At that stage, the company was paying out £80,000 a week in wages but with no money coming in. But the government support, when it did come, helped stabilise the business.
“Covid was very damaging for us of course but it allowed us time to develop a really good takeaway business and then we started our own delivery apps which continue to this day.
“We opened our stores quite early on for takeaway and for delivery and that did buy in customers quite early on in the pandemic and those customers have stayed with us.
“Starbucks and coffee shops weren’t open in Scotland but we were open so customers got to know us and liked us quite well so we’ve kept those customers.”
It availed of cheaper government-backed lending by taking out a CBILS loan, though it’s been in the fortunate position of not having to draw down on it.
In fact, it has expanded its stores by five since the pandemic. “We’ve managed to expand the business quite significantly.”
That gets him onto the vexed subject of the planning system in Northern Ireland, which he finds torturously slow compared to Great Britain.
“To put it in perspective, it would take us approximately nine months to a year to get through the planning process in Northern Ireland, whereas in England, there is no such red tape, you sign a lease and start the following day.
“We’ve opened four stores on the mainland over the last year and only one in NI and that’s mainly down to the planning — that was Cookstown and it had existing planning in place for hot food which enabled us to open it straight away.”
More expansion in Great Britain is on the way, with a new store due to open in Perth in Scotland at the end of June. After that, new units are planned for Carlisle, Southport, Blackpool and Glasgow.
He would like to see political stability in Northern Ireland.
“A working Executive is obviously good for local laws around planning etc, and it can make a difference there.
“It is much better to have that stability in place… we operate across Scotland and England and it is quite nice to have that stability there.
“If we’re looking for sites across the water there is always that stigma attached to a Northern Ireland business, that it comes from a dysfunctional place.
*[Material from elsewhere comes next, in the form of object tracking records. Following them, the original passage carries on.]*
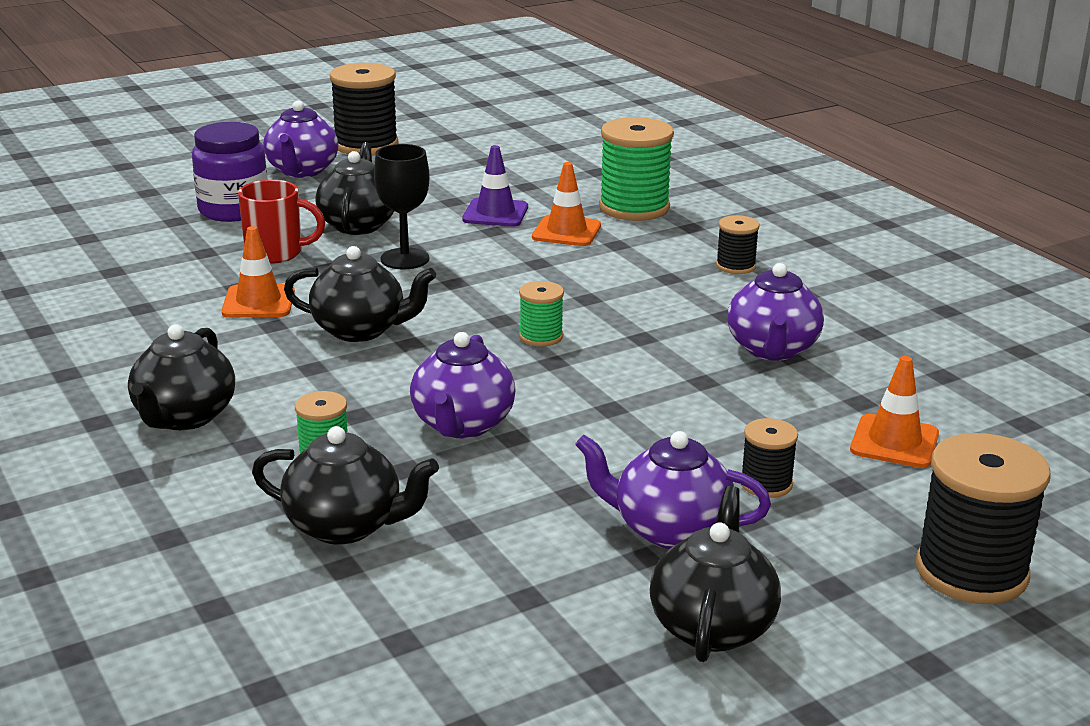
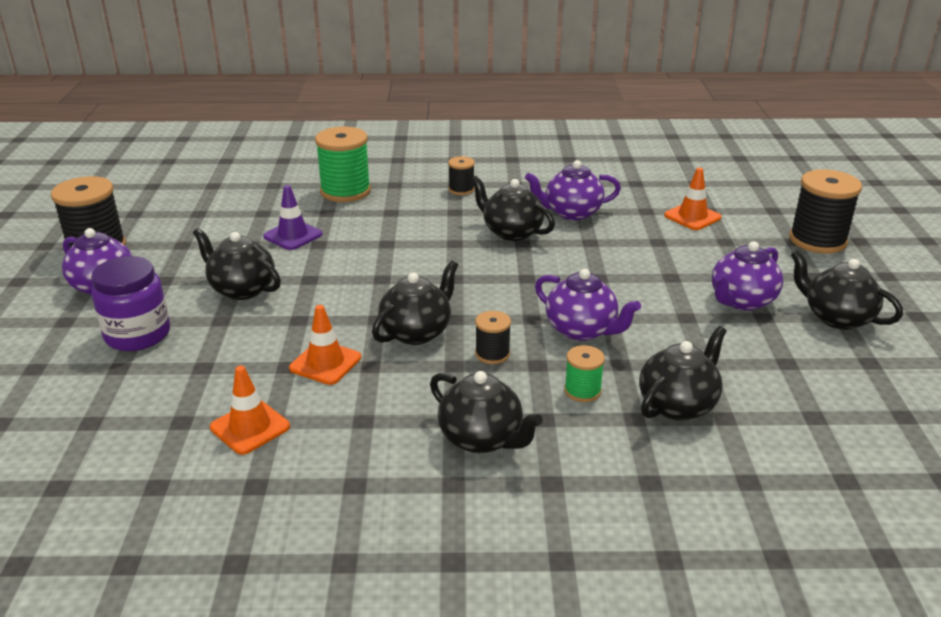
camera: 60 degrees left, 5 degrees up
red mug [238,180,325,264] -> none
black goblet [374,144,430,269] -> none
green spool [519,281,564,347] -> none
orange traffic cone [532,162,601,246] -> orange traffic cone moved to [210,366,290,455]
purple teapot [727,263,824,361] -> purple teapot turned 135 degrees clockwise [525,160,621,220]
black spool [741,418,798,498] -> black spool moved to [475,311,511,364]
none -> black teapot [471,176,555,241]

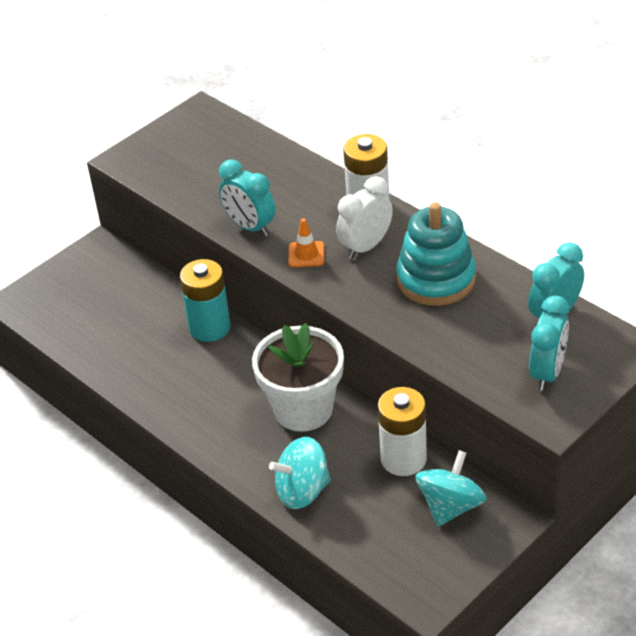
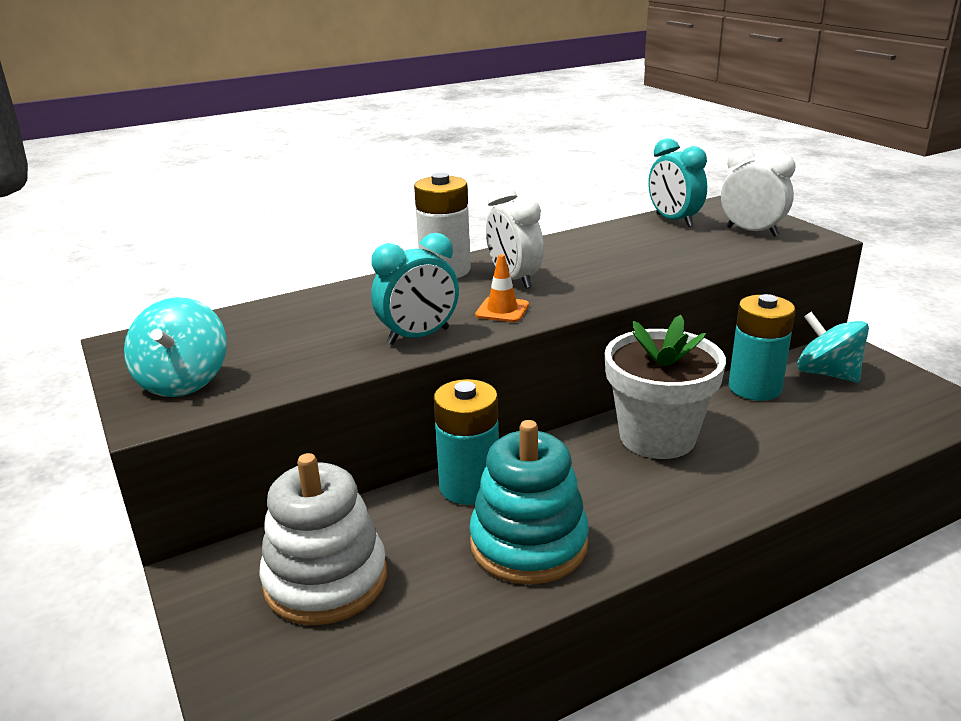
camera: 75 degrees left, 15 degrees down
turquoise spinning top [269,437,331,509] -> turquoise spinning top moved to [124,297,227,397]
white battery [378,387,427,476] -> turquoise battery [728,294,795,401]
turquoise stacking toy [396,202,476,306] -> turquoise stacking toy moved to [469,420,589,584]
turquoise clock [529,295,569,391] -> white clock [721,148,796,237]
none -> white stacking toy [259,453,387,625]

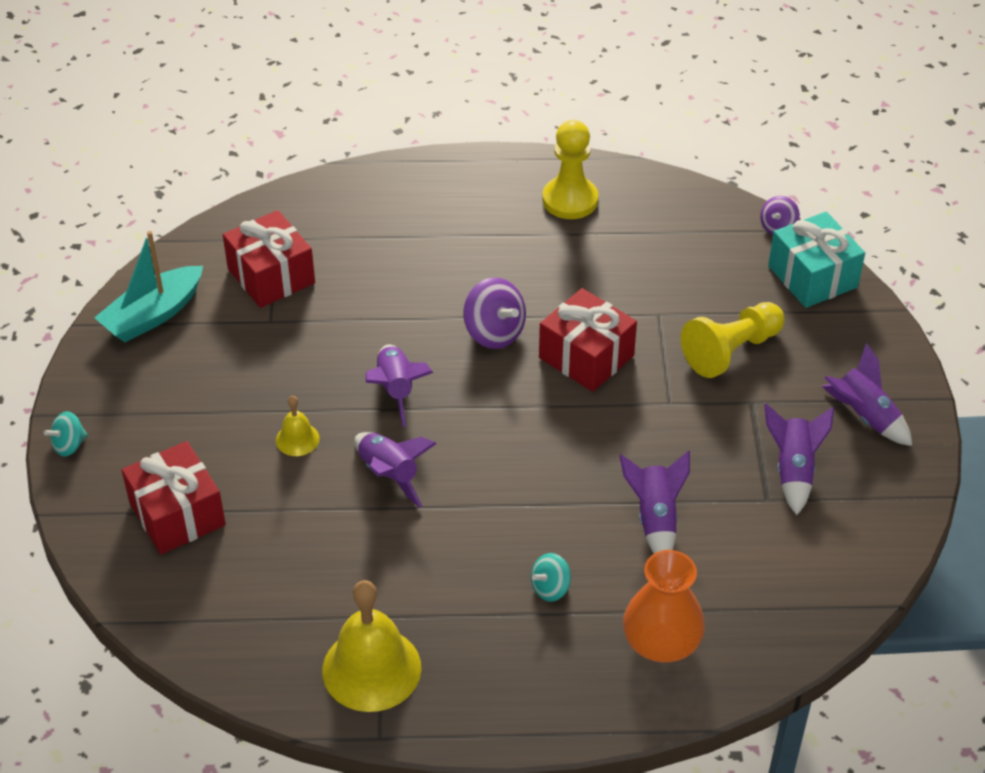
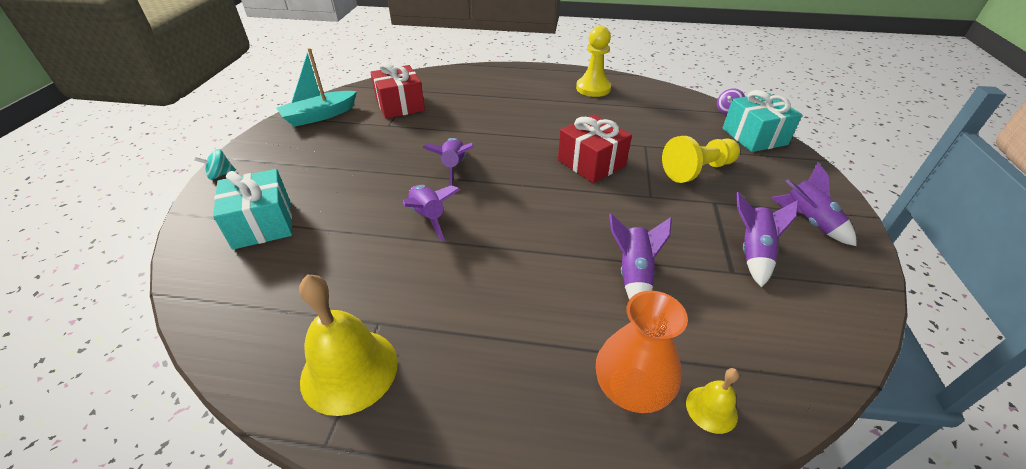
camera: 10 degrees right, 5 degrees down
red gift [122,441,226,554] -> turquoise gift [213,169,293,250]
yellow bell [276,396,320,456] -> yellow bell moved to [686,368,739,434]
purple spinning top [463,277,526,349] -> none
turquoise spinning top [531,553,571,602] -> none

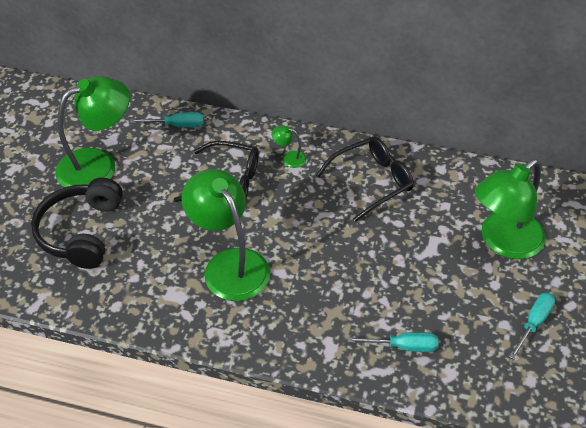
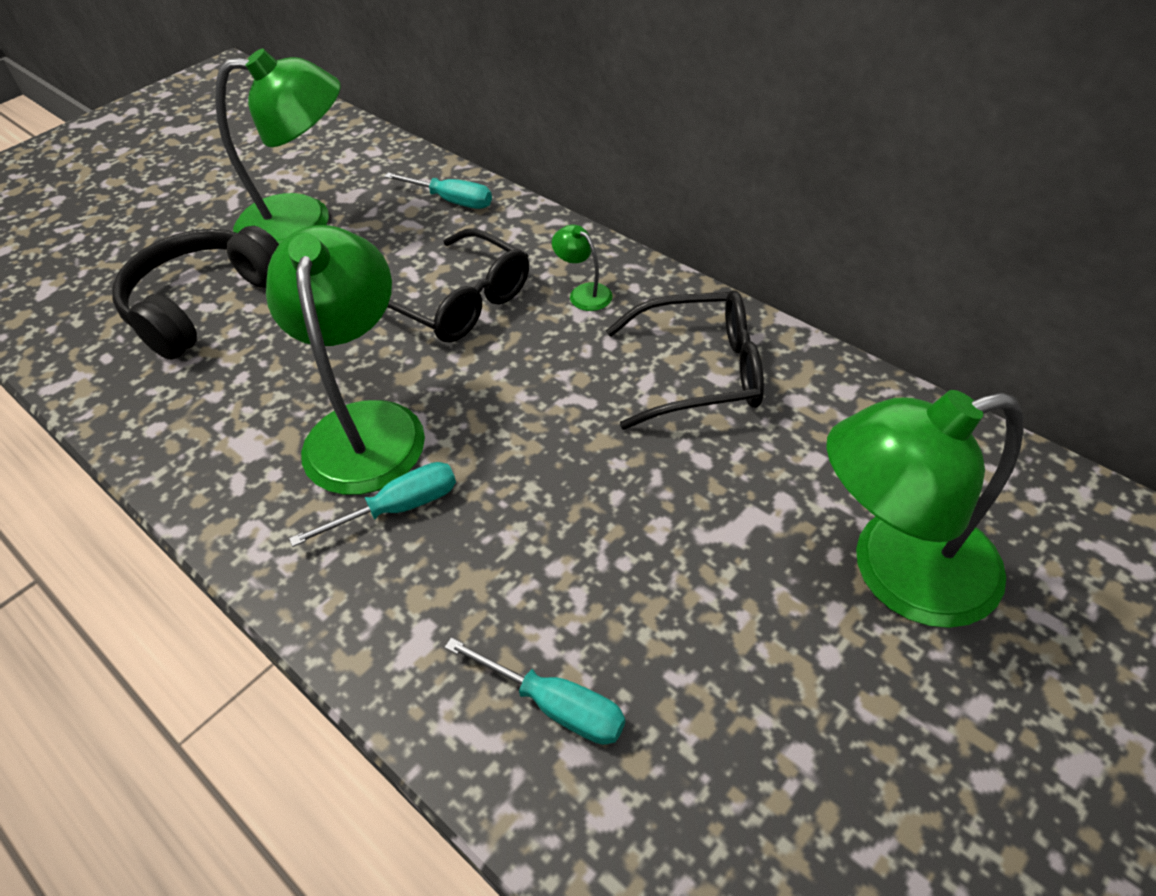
camera: 30 degrees right, 0 degrees up
turquoise screwdriver [509,293,555,360] -> turquoise screwdriver moved to [289,462,456,547]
“It’s always in the background. We’ve come from 30 years of Troubles to having an Executive that is opening and closing quite a lot.
“I think there’s a lot of: ‘What’s going on in that little place?’ It’s hard for the English or Scottish to understand Northern Ireland, it really is. It’s very rare to have a good news story coming out of NI around politics and the Executive and I think the mainland press paint a picture that’s quite dysfunctional.”
He lived away from Northern Ireland for long enough to develop a wide perspective, while doing a few different things, including running an upmarket menswear shop in Leeds.
Colin studied geography in Northumbria University, then did teacher training in Newcastle University.
“I was a teacher for five years in a Quaker private boarding school in West Yorkshire called Ackworth.
“While I was teaching I opened a clothes shop — a bit random — in Leeds. Eden Park has a franchise on Lisburn Road, so I opened a franchise of that in Leeds.
“It became very successful so in the end after four or five years in teaching I gave it up to concentrate on the clothes shop.
“I was there full-time for about a year and a guy offered to buy it off me, so I found myself at 26 years of age having sold the business and out of teaching.
“I came back to the north coast at Easter time and was blown away at how lovely it was, I was on the promenade in Portstewart looking at the sea. I said to my wife: “Now’s the opportunity to come back to NI and do something.”
They came home and Colin opened a bakery in Portstewart, before expanding out into three other coffee shops. He brought together the whole package in Bob & Berts. “I loved teaching and I loved the holidays as well which is one of the biggest thin gs I miss about it as my summers are now spent being very busy in the Portrush and Portstewart stores.”